The Camp Fire is not the largest fire in state history, but it’s already the deadliest and the most destructive. The stories are heartbreaking, and whatever rebuilding happens can only ever be partial.

And there are second-order effects too. The bulk of Northern California’s population has been living under horrid air conditions that make exercising and even going outside dangerous for one’s health. The 10 million or so people that live in the Bay Area and Sacramento have been breathing air deemed “Unhealthy” to “Very Unhealthy” for six uninterrupted days. This is not losing a house or a family member, obviously, but the bad air is real and its effects can be permanent.

As an asthmatic, I’ve been obsessively monitoring the air quality, which is only finally starting to clear up now. The poisonous air has forced me to seal myself inside my apartment for six days, refreshing the map at the Bay Area Air Quality Management District website every 20 minutes and hoping for a respite. When I have gone outside, with a mask on, the empty streets are shrouded in an orange haze. It feels apocalyptic. Everyone I talk to feels dizzy and lightheaded all the time. We’re the lucky ones.

Maybe you haven’t read that much about the Camp Fire, or maybe you confused it with the Mendocino Complex Fire—which burnt half a million acres this summer—or the Thomas Fire—which burnt 300,000 acres last December (December!) and set the stage of Montecito’s horrifying mudslides that killed 21 people a month later—or the Carr Fire—which started at the same time as the Mendocino Fire and got half as big—or the Tubbs Fire—which killed 22 people in wine country last year—or the Woolsey Fire, which is still happening in L.A. right now. Last year’s fire season was the worst in state history, until this year passed it. Next year will probably surpass 2018, and then 2020 will be the new king. If the Camp Fire doesn’t stand out, even though it’s killed dozens of people, it’s because we now live in the era of the megafire.

Fire has always been a part of California’s ecosystem, especially in coastal chaparral and mountain forest regions. They are supposed to burn every century or so, clearing out the denser and older vegetation to set the table for a new cycle of growth. What is happening now is an acceleration of a natural process by several orders of magnitude. As many scientists have pointed out, it doesn’t really rain much California anymore, and so all that gnarled vegetation in the mountains has dried out and become fuel. By this time in a normal year, the weather has changed and it’s started to rain, so even if easterly winds blow out to the coast, fire can’t rip down canyons like it does now, since everything is too alive. Without any rain, the typical wind shift has turned the Camp Fire into an inferno.

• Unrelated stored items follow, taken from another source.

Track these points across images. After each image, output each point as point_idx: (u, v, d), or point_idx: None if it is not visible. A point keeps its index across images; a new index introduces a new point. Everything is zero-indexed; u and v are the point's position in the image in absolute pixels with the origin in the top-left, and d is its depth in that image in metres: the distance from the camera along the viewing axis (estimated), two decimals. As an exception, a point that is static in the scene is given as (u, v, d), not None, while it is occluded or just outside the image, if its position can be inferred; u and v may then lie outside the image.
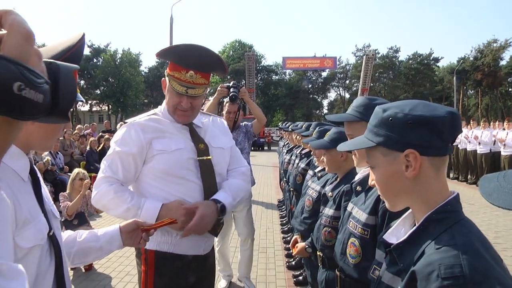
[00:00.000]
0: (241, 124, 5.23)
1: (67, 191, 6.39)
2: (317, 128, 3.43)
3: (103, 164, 2.33)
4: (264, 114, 5.10)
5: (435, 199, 1.18)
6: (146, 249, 2.29)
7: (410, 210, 1.30)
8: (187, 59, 2.24)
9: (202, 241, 2.40)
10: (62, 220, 6.01)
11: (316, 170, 3.58)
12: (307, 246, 2.89)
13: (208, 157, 2.39)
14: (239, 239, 5.30)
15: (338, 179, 2.84)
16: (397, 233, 1.28)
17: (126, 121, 2.45)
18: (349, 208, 2.12)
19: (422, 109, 1.20)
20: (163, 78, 2.41)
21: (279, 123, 23.54)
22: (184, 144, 2.36)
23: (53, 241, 1.35)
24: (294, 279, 5.42)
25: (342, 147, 1.42)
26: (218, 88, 4.83)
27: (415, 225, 1.25)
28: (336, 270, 2.16)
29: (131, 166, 2.30)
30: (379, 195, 1.77)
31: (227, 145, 2.60)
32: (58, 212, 1.38)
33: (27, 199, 1.29)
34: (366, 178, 2.03)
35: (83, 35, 1.30)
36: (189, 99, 2.30)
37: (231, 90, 4.80)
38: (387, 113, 1.23)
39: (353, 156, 2.04)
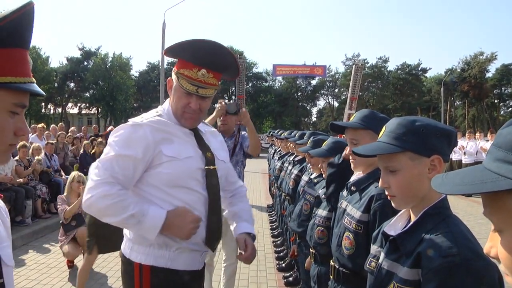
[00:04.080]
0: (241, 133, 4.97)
1: (65, 194, 6.46)
2: (311, 138, 3.76)
3: (98, 168, 2.05)
4: (253, 122, 4.79)
5: (430, 198, 1.46)
6: (141, 263, 2.11)
7: (405, 209, 1.56)
8: (200, 56, 2.09)
9: (199, 256, 2.25)
10: (60, 222, 6.17)
11: (312, 177, 3.84)
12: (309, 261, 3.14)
13: (214, 167, 2.24)
14: (222, 254, 4.76)
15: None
16: (395, 226, 1.53)
17: (129, 120, 2.19)
18: (343, 206, 2.37)
19: (441, 124, 1.54)
20: (169, 78, 2.24)
21: (269, 130, 23.79)
22: (194, 152, 2.19)
23: None
24: (285, 280, 5.66)
25: (365, 151, 1.59)
26: (218, 105, 4.58)
27: (409, 219, 1.53)
28: (331, 260, 2.40)
29: (132, 172, 2.07)
30: (372, 196, 2.06)
31: (227, 160, 2.48)
32: (12, 260, 1.17)
33: None
34: (360, 180, 2.31)
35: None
36: (198, 100, 2.14)
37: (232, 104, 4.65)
38: (418, 124, 1.50)
39: (351, 160, 2.31)
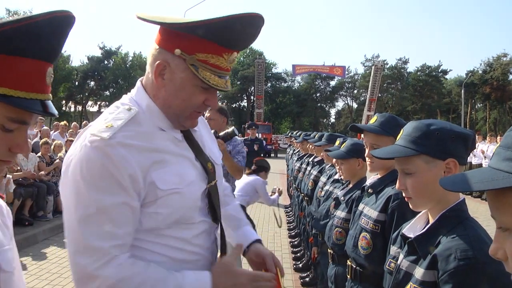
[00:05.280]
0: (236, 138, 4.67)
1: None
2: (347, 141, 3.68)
3: (82, 238, 1.33)
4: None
5: (448, 200, 1.48)
6: None
7: (424, 211, 1.58)
8: (234, 36, 1.46)
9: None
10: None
11: (336, 177, 3.90)
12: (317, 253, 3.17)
13: (215, 181, 1.66)
14: None
15: (351, 185, 3.16)
16: (414, 228, 1.55)
17: (91, 132, 1.40)
18: (360, 208, 2.43)
19: (457, 128, 1.55)
20: (159, 62, 1.47)
21: (288, 131, 23.84)
22: (194, 171, 1.56)
23: None
24: (301, 280, 5.70)
25: (381, 154, 1.64)
26: None
27: (428, 221, 1.55)
28: (348, 260, 2.44)
29: (133, 224, 1.41)
30: (389, 196, 2.09)
31: (220, 158, 1.82)
32: (13, 265, 1.13)
33: None
34: (377, 182, 2.38)
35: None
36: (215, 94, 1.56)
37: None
38: (433, 127, 1.52)
39: (368, 162, 2.35)
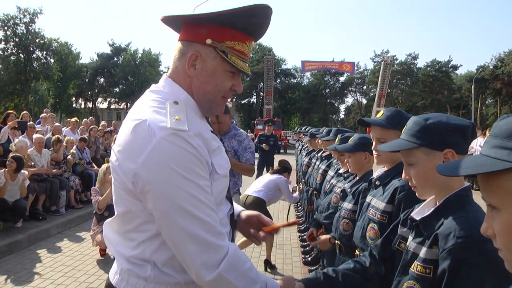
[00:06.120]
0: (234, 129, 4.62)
1: (97, 185, 6.73)
2: (339, 135, 3.85)
3: (192, 219, 1.42)
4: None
5: (452, 186, 1.57)
6: None
7: (432, 196, 1.67)
8: (253, 24, 1.62)
9: None
10: (94, 212, 6.43)
11: (341, 171, 4.00)
12: (331, 237, 3.22)
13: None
14: None
15: (357, 178, 3.25)
16: (421, 212, 1.64)
17: (156, 122, 1.46)
18: (367, 200, 2.52)
19: (455, 120, 1.64)
20: (192, 52, 1.59)
21: (296, 127, 23.86)
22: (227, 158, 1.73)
23: None
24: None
25: (386, 148, 1.76)
26: None
27: (435, 205, 1.64)
28: (356, 250, 2.52)
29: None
30: (396, 188, 2.17)
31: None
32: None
33: None
34: (384, 175, 2.46)
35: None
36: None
37: None
38: (430, 121, 1.62)
39: (375, 155, 2.42)
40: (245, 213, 1.95)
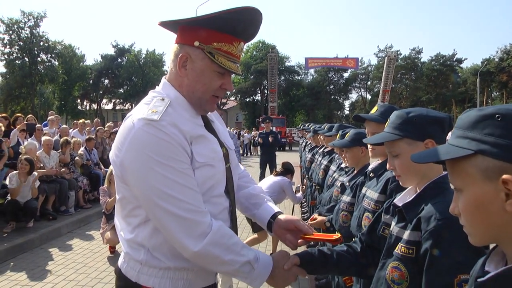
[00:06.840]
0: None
1: (105, 185, 6.84)
2: (340, 131, 3.99)
3: (169, 198, 1.58)
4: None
5: (431, 175, 1.70)
6: None
7: (413, 185, 1.80)
8: (243, 27, 1.73)
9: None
10: (102, 211, 6.60)
11: (343, 165, 4.13)
12: (326, 221, 3.37)
13: (229, 164, 1.91)
14: None
15: (355, 172, 3.39)
16: (403, 199, 1.77)
17: (139, 117, 1.62)
18: (363, 191, 2.67)
19: (434, 113, 1.77)
20: (181, 54, 1.73)
21: (300, 124, 23.96)
22: (219, 150, 1.83)
23: None
24: (317, 282, 5.50)
25: (371, 140, 1.90)
26: None
27: (416, 193, 1.78)
28: (354, 238, 2.64)
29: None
30: (388, 179, 2.31)
31: (233, 144, 2.06)
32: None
33: None
34: (377, 167, 2.62)
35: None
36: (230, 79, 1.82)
37: None
38: (411, 114, 1.75)
39: (369, 149, 2.57)
40: (284, 217, 2.04)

Global warming has made the summers longer, hotter, and drier, which means that the weather patterns that used to quell fire season are now the same factors that exacerbate it and turn late-year blazes like the Camp and Thomas Fires into unholy anomalies of destruction. The Thomas Fire that destroyed Ojai and the ravaged hills east of Santa Barbara feels like it happened years ago, but all those people in Montecito died this January. The town will never go back to normal.

And neither will the state. We’ve had rainy years in the recent past, but the medium-scale trends show a shorter, more concentrated rainy season that leaves vast tracts of the state dry and vulnerable later into the year than they should be. The drought is not going away, and Californians, particularly in the ever-expanding suburbs, are continuing to move into hyper-vulnerable areas. Global climate change can be thought of as a “ threat multiplier” that exaggerates the scale of what’s happening.

It’s not for me to say what sort of paradigm shift is required to reorient the way we conceive of and respond to disasters like this, but it will take collective action and a new understanding of the scale of the problem. If there is hope to be found, you can find it in the army of firefighters battling the blaze, or the groups distributing N-95 masks in San Francisco and Sacramento, or the surfers in Malibu ferrying precious supplies to shore from boats.

The granular lived experience of communal support is really the only thing keeping the dread of a desperate, smoky, and short future at bay. We are all we have, even if that’s no longer enough.